We provide All Flash Storage Systems based upon your requirement and this is dependant on a number of factors including the application that can be OLTP, Databases, Virtualisation for Server or Desktop, VOD, VDI, VR, 3D modelling, IOPS and size of all flash storage required.
In order to achieve the performance enterprise flash storage provides we also need to look at potential bottlenecks in the network in order to maximise the performance and alleviate any unforeseen issues. By deploying a Flash Array you will typically see a 10x or more performance increase in your system environment which in turn leads to increased productivity. Although the cost of All flash storage is coming down the cost per Terabyte is still 3-4x that of a comparable disk storage solution.
When looking at a all flash storage investment it isn't all about performance, there are many other things to consider:
There are different types of flash storage arrays
All Flash Storage - The whole storage array is comprised of Flash
Hybrid Flash - This uses a combination of Flash & Spinning Disk
PCIe Flash - The Flash memory resides on a plugin PCIe card for your server or workstation
Flash Cache - A few SSD or NVMe drives are used as a cache for spinning disk
Hybrid Drives - These are disk drives with a portion of flash which holds the most recently accessed files
Most of today's storage arrays use Non-volatile NAND flash memory which is supplied as SSD drives. There are three types of NAND and these are single-level cell (SLC), multi-level cell (MLC) or triple-level cell (TLC) technology. SLC stores one-bit-per cell, has longer endurance, but is significantly more costly to produce with higher capacities.
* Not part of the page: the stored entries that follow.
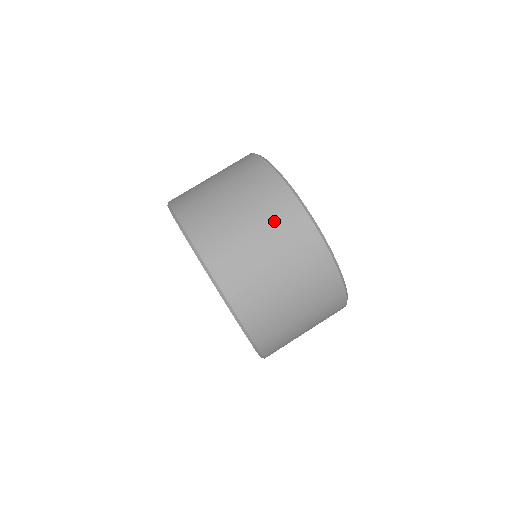
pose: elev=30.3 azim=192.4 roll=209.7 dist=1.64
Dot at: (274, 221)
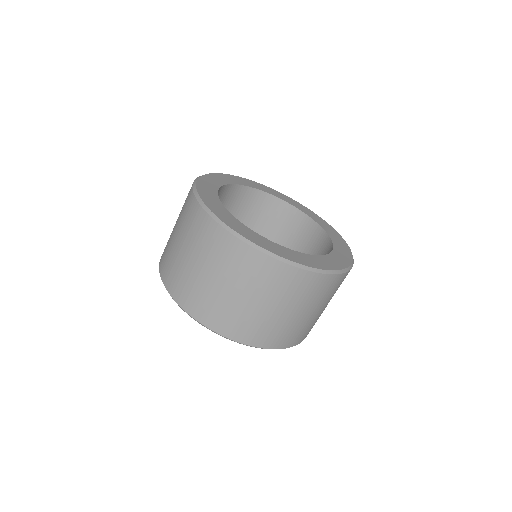
Dot at: (216, 257)
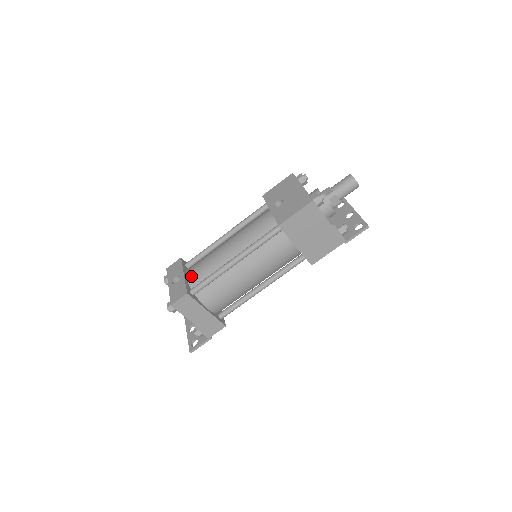
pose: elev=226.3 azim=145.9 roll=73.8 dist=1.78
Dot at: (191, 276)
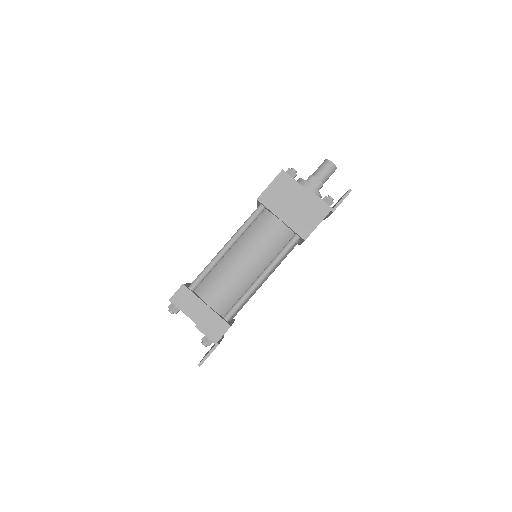
Dot at: occluded
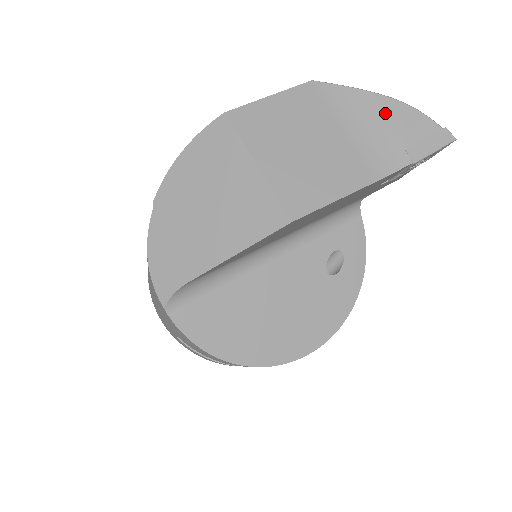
MLC uses two bits per cell and TLC uses three bits per cell. These flash technologies have lower endurance, but hold larger capacities and can be produced at lower costs.
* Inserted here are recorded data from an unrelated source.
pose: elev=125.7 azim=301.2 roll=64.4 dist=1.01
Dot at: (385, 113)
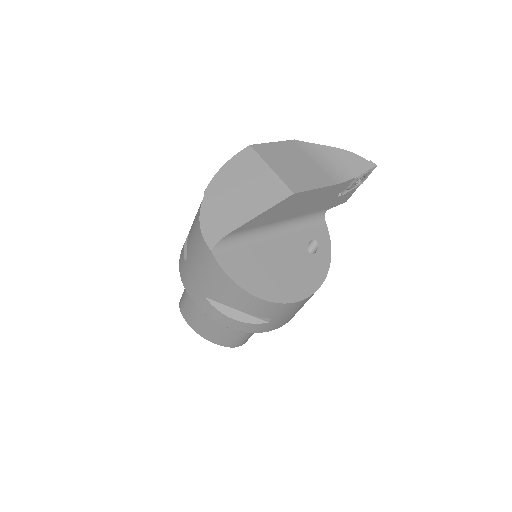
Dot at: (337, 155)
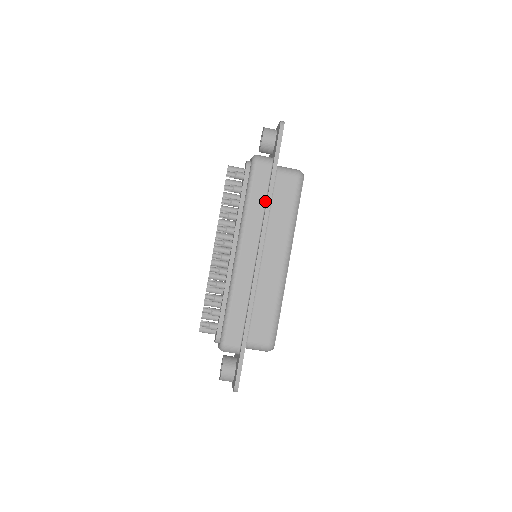
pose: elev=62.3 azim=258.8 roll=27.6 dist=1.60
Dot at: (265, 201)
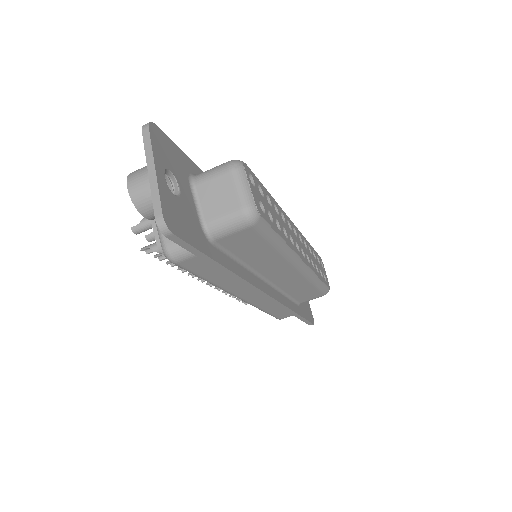
Dot at: occluded
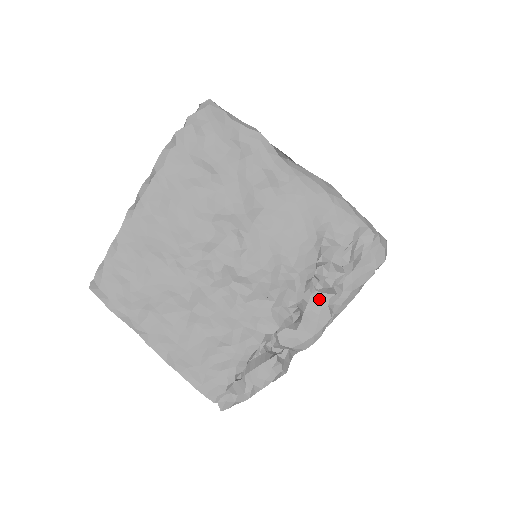
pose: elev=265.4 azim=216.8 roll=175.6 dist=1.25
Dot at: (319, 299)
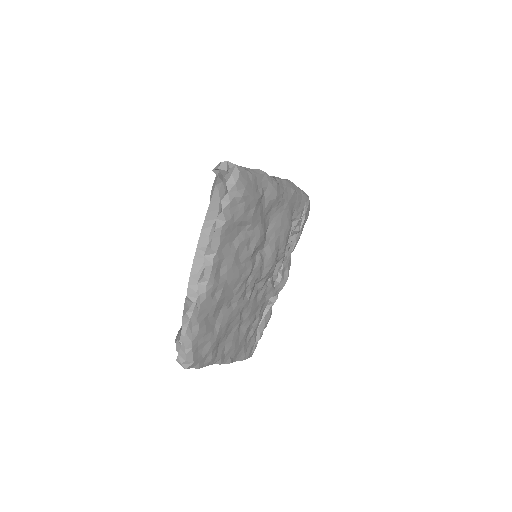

A flash array stores data by use an electrical current to etch into Silicon a data bit and this causes Wear Levelling, whereby after so many programme erase / write cycles the Flash wears out and this could be 10,000, 100,00 or 1,000,000 writes depending on the type of Flash Storage used. Manufacturers overcome this problem in a number of ways by using sophisticated algorithms to work out how many times each cell has been used and then automatically re-map those blocks to another portion of Flash Storage.
There are three types of Wear Levelling:
No Wear Levelling - Nothing is done with the cells and it wears out
Dynamic Wear Levelling - Data is written evenly across the whole of the Flash
Static Wear Levelling - Works out how many times a cell has been written and dynamically moves it.
If you want to know more about Flash Wear, please visit this site http://www.radio-electronics.com/info/data/semicond/memory/flash-wear-reliability-lifetime.php
The most common type of Enterprise Flash Storage uses SSD NAND today is MLC and this provides a high capacity and a far lower cost point than SLC. Whilst this does not have the highest Write Cycle the more sophisticated Enterprise Flash Storage vendors take this into consideration and employ Static Wear Levelling to ensure the maximum data life-cycle is attained and reliability remains intact.
Flash Storage performance is a key criteria for replacing spinning disks, typically the fastest SSD drives can read/write at over 500MB/s with an IOP figure of 80,000. This is far better than spinning disk as Flash has no moving parts, whereas a disk drive needs to move an actuator arm with a read/write head across a spinning disk platter. Many of the applications which run today require Enterprise all flash storage to deliver the high I/O required by businesses in order to save time and display the results instantaneously.